* **JOB ITEM**:
Output the records below again, precisely as they are written.

* **DATASET RECORDS**:
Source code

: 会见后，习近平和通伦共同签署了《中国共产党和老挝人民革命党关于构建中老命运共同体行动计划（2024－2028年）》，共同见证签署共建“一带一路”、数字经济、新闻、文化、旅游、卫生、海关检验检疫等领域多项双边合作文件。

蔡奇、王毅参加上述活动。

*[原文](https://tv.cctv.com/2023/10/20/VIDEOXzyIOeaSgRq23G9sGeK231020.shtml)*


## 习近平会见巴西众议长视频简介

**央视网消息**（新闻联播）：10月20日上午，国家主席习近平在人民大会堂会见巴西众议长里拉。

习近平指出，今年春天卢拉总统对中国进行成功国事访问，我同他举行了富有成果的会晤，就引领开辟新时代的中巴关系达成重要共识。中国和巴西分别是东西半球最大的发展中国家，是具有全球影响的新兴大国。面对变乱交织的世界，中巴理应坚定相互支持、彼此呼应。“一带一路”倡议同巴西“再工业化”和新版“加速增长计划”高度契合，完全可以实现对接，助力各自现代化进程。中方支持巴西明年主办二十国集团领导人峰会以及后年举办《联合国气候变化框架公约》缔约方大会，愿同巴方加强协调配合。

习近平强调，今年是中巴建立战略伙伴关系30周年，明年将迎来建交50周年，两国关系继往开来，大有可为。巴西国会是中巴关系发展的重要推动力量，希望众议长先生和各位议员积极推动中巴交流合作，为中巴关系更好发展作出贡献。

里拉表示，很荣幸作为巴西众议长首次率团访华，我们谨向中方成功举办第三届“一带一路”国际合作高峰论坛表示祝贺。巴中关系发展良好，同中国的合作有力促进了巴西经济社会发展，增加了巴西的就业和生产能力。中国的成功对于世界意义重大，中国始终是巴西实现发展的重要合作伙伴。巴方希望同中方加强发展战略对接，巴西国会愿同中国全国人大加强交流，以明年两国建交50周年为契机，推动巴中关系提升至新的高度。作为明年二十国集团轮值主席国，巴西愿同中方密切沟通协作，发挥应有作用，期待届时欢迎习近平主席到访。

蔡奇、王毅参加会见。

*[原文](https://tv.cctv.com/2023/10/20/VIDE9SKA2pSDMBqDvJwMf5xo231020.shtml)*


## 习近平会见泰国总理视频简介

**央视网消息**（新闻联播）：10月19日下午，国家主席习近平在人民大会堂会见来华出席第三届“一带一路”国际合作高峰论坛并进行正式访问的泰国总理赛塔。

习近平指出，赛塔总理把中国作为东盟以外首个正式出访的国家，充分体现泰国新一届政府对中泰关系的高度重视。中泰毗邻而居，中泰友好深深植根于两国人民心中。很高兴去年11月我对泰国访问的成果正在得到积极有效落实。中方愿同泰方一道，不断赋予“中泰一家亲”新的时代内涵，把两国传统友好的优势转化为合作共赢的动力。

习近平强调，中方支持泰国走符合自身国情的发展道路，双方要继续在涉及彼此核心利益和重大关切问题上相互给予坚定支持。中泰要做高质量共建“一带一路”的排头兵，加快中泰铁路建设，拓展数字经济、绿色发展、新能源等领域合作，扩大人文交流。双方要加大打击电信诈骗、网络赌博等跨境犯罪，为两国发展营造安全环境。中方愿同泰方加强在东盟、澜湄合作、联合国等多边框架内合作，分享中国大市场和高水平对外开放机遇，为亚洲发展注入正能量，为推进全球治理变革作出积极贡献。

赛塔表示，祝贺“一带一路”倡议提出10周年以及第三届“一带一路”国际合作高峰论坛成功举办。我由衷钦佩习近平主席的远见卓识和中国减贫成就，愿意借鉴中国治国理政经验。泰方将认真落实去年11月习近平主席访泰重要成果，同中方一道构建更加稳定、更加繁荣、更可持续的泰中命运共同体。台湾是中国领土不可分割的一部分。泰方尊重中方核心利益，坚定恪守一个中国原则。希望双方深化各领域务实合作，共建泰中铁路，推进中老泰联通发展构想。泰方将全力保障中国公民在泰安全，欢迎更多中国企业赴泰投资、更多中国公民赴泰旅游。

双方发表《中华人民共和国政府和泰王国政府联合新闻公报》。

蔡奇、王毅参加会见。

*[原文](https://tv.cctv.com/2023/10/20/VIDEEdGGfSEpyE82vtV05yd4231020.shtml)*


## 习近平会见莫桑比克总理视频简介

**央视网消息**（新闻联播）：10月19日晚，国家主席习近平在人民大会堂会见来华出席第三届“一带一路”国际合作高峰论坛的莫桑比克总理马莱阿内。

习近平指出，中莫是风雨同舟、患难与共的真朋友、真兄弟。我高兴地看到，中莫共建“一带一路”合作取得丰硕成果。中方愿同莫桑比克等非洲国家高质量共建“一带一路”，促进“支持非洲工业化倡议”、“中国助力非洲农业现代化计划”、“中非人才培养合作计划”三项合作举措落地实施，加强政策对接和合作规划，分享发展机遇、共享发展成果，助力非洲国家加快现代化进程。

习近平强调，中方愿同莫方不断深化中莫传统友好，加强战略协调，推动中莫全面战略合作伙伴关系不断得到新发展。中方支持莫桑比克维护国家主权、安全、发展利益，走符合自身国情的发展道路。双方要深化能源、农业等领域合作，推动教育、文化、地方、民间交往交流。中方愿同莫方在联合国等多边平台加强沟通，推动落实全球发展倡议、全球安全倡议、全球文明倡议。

* **PROBLEM SOLUTION**:
Source code

: 会见后，习近平和通伦共同签署了《中国共产党和老挝人民革命党关于构建中老命运共同体行动计划（2024－2028年）》，共同见证签署共建“一带一路”、数字经济、新闻、文化、旅游、卫生、海关检验检疫等领域多项双边合作文件。

蔡奇、王毅参加上述活动。

*[原文](https://tv.cctv.com/2023/10/20/VIDEOXzyIOeaSgRq23G9sGeK231020.shtml)*


## 习近平会见巴西众议长视频简介

**央视网消息**（新闻联播）：10月20日上午，国家主席习近平在人民大会堂会见巴西众议长里拉。

习近平指出，今年春天卢拉总统对中国进行成功国事访问，我同他举行了富有成果的会晤，就引领开辟新时代的中巴关系达成重要共识。中国和巴西分别是东西半球最大的发展中国家，是具有全球影响的新兴大国。面对变乱交织的世界，中巴理应坚定相互支持、彼此呼应。“一带一路”倡议同巴西“再工业化”和新版“加速增长计划”高度契合，完全可以实现对接，助力各自现代化进程。中方支持巴西明年主办二十国集团领导人峰会以及后年举办《联合国气候变化框架公约》缔约方大会，愿同巴方加强协调配合。

习近平强调，今年是中巴建立战略伙伴关系30周年，明年将迎来建交50周年，两国关系继往开来，大有可为。巴西国会是中巴关系发展的重要推动力量，希望众议长先生和各位议员积极推动中巴交流合作，为中巴关系更好发展作出贡献。

里拉表示，很荣幸作为巴西众议长首次率团访华，我们谨向中方成功举办第三届“一带一路”国际合作高峰论坛表示祝贺。巴中关系发展良好，同中国的合作有力促进了巴西经济社会发展，增加了巴西的就业和生产能力。中国的成功对于世界意义重大，中国始终是巴西实现发展的重要合作伙伴。巴方希望同中方加强发展战略对接，巴西国会愿同中国全国人大加强交流，以明年两国建交50周年为契机，推动巴中关系提升至新的高度。作为明年二十国集团轮值主席国，巴西愿同中方密切沟通协作，发挥应有作用，期待届时欢迎习近平主席到访。

蔡奇、王毅参加会见。

*[原文](https://tv.cctv.com/2023/10/20/VIDE9SKA2pSDMBqDvJwMf5xo231020.shtml)*


## 习近平会见泰国总理视频简介

**央视网消息**（新闻联播）：10月19日下午，国家主席习近平在人民大会堂会见来华出席第三届“一带一路”国际合作高峰论坛并进行正式访问的泰国总理赛塔。

习近平指出，赛塔总理把中国作为东盟以外首个正式出访的国家，充分体现泰国新一届政府对中泰关系的高度重视。中泰毗邻而居，中泰友好深深植根于两国人民心中。很高兴去年11月我对泰国访问的成果正在得到积极有效落实。中方愿同泰方一道，不断赋予“中泰一家亲”新的时代内涵，把两国传统友好的优势转化为合作共赢的动力。

习近平强调，中方支持泰国走符合自身国情的发展道路，双方要继续在涉及彼此核心利益和重大关切问题上相互给予坚定支持。中泰要做高质量共建“一带一路”的排头兵，加快中泰铁路建设，拓展数字经济、绿色发展、新能源等领域合作，扩大人文交流。双方要加大打击电信诈骗、网络赌博等跨境犯罪，为两国发展营造安全环境。中方愿同泰方加强在东盟、澜湄合作、联合国等多边框架内合作，分享中国大市场和高水平对外开放机遇，为亚洲发展注入正能量，为推进全球治理变革作出积极贡献。

赛塔表示，祝贺“一带一路”倡议提出10周年以及第三届“一带一路”国际合作高峰论坛成功举办。我由衷钦佩习近平主席的远见卓识和中国减贫成就，愿意借鉴中国治国理政经验。泰方将认真落实去年11月习近平主席访泰重要成果，同中方一道构建更加稳定、更加繁荣、更可持续的泰中命运共同体。台湾是中国领土不可分割的一部分。泰方尊重中方核心利益，坚定恪守一个中国原则。希望双方深化各领域务实合作，共建泰中铁路，推进中老泰联通发展构想。泰方将全力保障中国公民在泰安全，欢迎更多中国企业赴泰投资、更多中国公民赴泰旅游。

双方发表《中华人民共和国政府和泰王国政府联合新闻公报》。

蔡奇、王毅参加会见。

*[原文](https://tv.cctv.com/2023/10/20/VIDEEdGGfSEpyE82vtV05yd4231020.shtml)*


## 习近平会见莫桑比克总理视频简介

**央视网消息**（新闻联播）：10月19日晚，国家主席习近平在人民大会堂会见来华出席第三届“一带一路”国际合作高峰论坛的莫桑比克总理马莱阿内。

习近平指出，中莫是风雨同舟、患难与共的真朋友、真兄弟。我高兴地看到，中莫共建“一带一路”合作取得丰硕成果。中方愿同莫桑比克等非洲国家高质量共建“一带一路”，促进“支持非洲工业化倡议”、“中国助力非洲农业现代化计划”、“中非人才培养合作计划”三项合作举措落地实施，加强政策对接和合作规划，分享发展机遇、共享发展成果，助力非洲国家加快现代化进程。

习近平强调，中方愿同莫方不断深化中莫传统友好，加强战略协调，推动中莫全面战略合作伙伴关系不断得到新发展。中方支持莫桑比克维护国家主权、安全、发展利益，走符合自身国情的发展道路。双方要深化能源、农业等领域合作，推动教育、文化、地方、民间交往交流。中方愿同莫方在联合国等多边平台加强沟通，推动落实全球发展倡议、全球安全倡议、全球文明倡议。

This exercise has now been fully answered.